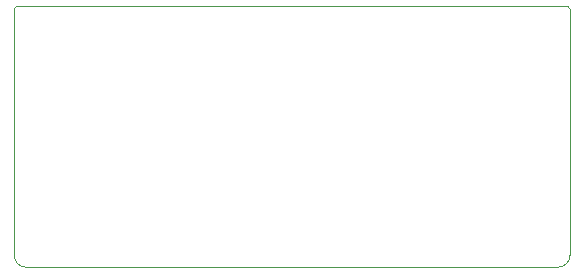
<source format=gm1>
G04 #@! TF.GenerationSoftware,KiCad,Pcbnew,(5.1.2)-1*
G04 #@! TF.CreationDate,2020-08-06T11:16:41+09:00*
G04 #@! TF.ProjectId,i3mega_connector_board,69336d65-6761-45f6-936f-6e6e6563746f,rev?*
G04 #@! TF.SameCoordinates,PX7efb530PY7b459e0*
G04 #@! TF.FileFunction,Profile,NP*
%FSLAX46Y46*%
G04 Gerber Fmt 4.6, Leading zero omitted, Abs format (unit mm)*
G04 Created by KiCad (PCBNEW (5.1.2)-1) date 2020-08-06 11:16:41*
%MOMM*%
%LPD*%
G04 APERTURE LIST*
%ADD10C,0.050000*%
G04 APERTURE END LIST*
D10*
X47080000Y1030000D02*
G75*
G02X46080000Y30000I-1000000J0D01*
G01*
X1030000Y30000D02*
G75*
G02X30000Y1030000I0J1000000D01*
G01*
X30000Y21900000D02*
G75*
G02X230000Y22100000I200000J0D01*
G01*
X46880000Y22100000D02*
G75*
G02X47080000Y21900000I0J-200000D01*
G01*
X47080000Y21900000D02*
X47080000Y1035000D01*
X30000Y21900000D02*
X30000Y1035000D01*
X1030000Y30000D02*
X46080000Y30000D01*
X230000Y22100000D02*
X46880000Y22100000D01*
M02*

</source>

□ □ □ □ □ □ □

If a line above holds the string "LIST", copy it out.

RESPONSE BOX:
G04 APERTURE LIST*
G04 APERTURE END LIST*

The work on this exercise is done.